Saved data entries:
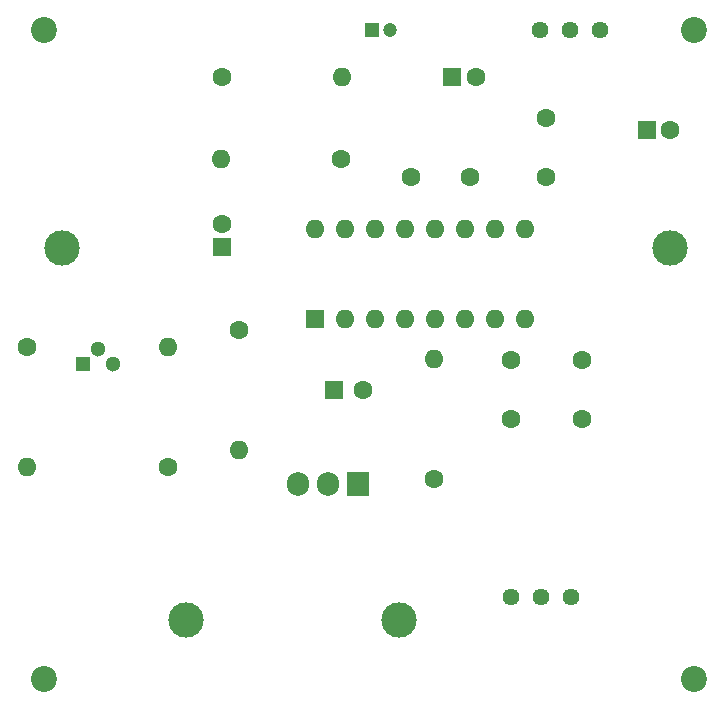
<source format=gbr>
%TF.GenerationSoftware,KiCad,Pcbnew,8.0.5*%
%TF.CreationDate,2024-10-10T16:22:25-05:00*%
%TF.ProjectId,Block-PT2399,426c6f63-6b2d-4505-9432-3339392e6b69,rev?*%
%TF.SameCoordinates,Original*%
%TF.FileFunction,Soldermask,Bot*%
%TF.FilePolarity,Negative*%
%FSLAX46Y46*%
G04 Gerber Fmt 4.6, Leading zero omitted, Abs format (unit mm)*
G04 Created by KiCad (PCBNEW 8.0.5) date 2024-10-10 16:22:25*
%MOMM*%
%LPD*%
G01*
G04 APERTURE LIST*
%ADD10C,2.200000*%
%ADD11C,1.600000*%
%ADD12O,1.600000X1.600000*%
%ADD13R,1.600000X1.600000*%
%ADD14R,1.300000X1.300000*%
%ADD15C,1.300000*%
%ADD16C,3.000000*%
%ADD17C,1.440000*%
%ADD18R,1.905000X2.000000*%
%ADD19O,1.905000X2.000000*%
%ADD20R,1.200000X1.200000*%
%ADD21C,1.200000*%
G04 APERTURE END LIST*
D10*
%TO.C,REF\u002A\u002A*%
X160000000Y-145000000D03*
%TD*%
%TO.C,REF\u002A\u002A*%
X105000000Y-145000000D03*
%TD*%
%TO.C,REF\u002A\u002A*%
X160000000Y-90000000D03*
%TD*%
%TO.C,REF\u002A\u002A*%
X105000000Y-90000000D03*
%TD*%
D11*
%TO.C,C6*%
X141000000Y-102500000D03*
X136000000Y-102500000D03*
%TD*%
%TO.C,R6*%
X130080000Y-101000000D03*
D12*
X119920000Y-101000000D03*
%TD*%
D13*
%TO.C,C7*%
X156000000Y-98500000D03*
D11*
X158000000Y-98500000D03*
%TD*%
%TO.C,R7*%
X120000000Y-94000000D03*
D12*
X130160000Y-94000000D03*
%TD*%
D13*
%TO.C,U2*%
X127920000Y-114500000D03*
D12*
X130460000Y-114500000D03*
X133000000Y-114500000D03*
X135540000Y-114500000D03*
X138080000Y-114500000D03*
X140620000Y-114500000D03*
X143160000Y-114500000D03*
X145700000Y-114500000D03*
X145700000Y-106880000D03*
X143160000Y-106880000D03*
X140620000Y-106880000D03*
X138080000Y-106880000D03*
X135540000Y-106880000D03*
X133000000Y-106880000D03*
X130460000Y-106880000D03*
X127920000Y-106880000D03*
%TD*%
D13*
%TO.C,C9*%
X139500000Y-94000000D03*
D11*
X141500000Y-94000000D03*
%TD*%
D14*
%TO.C,Q1*%
X108230000Y-118360000D03*
D15*
X109500000Y-117090000D03*
X110770000Y-118360000D03*
%TD*%
D16*
%TO.C,J1*%
X106500000Y-108500000D03*
%TD*%
D17*
%TO.C,RV2*%
X146920000Y-90000000D03*
X149460000Y-90000000D03*
X152000000Y-90000000D03*
%TD*%
D18*
%TO.C,U1*%
X131580000Y-128500000D03*
D19*
X129040000Y-128500000D03*
X126500000Y-128500000D03*
%TD*%
D16*
%TO.C,J4*%
X135000000Y-140000000D03*
%TD*%
%TO.C,J2*%
X158000000Y-108500000D03*
%TD*%
D17*
%TO.C,RV1*%
X144475000Y-138075000D03*
X147015000Y-138075000D03*
X149555000Y-138075000D03*
%TD*%
D16*
%TO.C,J3*%
X117000000Y-140000000D03*
%TD*%
D11*
%TO.C,R1*%
X115500000Y-127000000D03*
D12*
X115500000Y-116840000D03*
%TD*%
D11*
%TO.C,C4*%
X150500000Y-118000000D03*
X150500000Y-123000000D03*
%TD*%
%TO.C,R4*%
X138000000Y-128080000D03*
D12*
X138000000Y-117920000D03*
%TD*%
D20*
%TO.C,C8*%
X132777401Y-90000000D03*
D21*
X134277401Y-90000000D03*
%TD*%
D11*
%TO.C,C5*%
X147500000Y-97500000D03*
X147500000Y-102500000D03*
%TD*%
%TO.C,C3*%
X144500000Y-118000000D03*
X144500000Y-123000000D03*
%TD*%
%TO.C,R3*%
X121500000Y-115420000D03*
D12*
X121500000Y-125580000D03*
%TD*%
D13*
%TO.C,C2*%
X129500000Y-120500000D03*
D11*
X132000000Y-120500000D03*
%TD*%
D13*
%TO.C,C1*%
X120000000Y-108455113D03*
D11*
X120000000Y-106455113D03*
%TD*%
%TO.C,R2*%
X103500000Y-116920000D03*
D12*
X103500000Y-127080000D03*
%TD*%
M02*

</source>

■ WORK INSTRUCTION
A single number is required: the count of lines in the entries that include the word "LIST".

■ EXPECTED ANSWER
2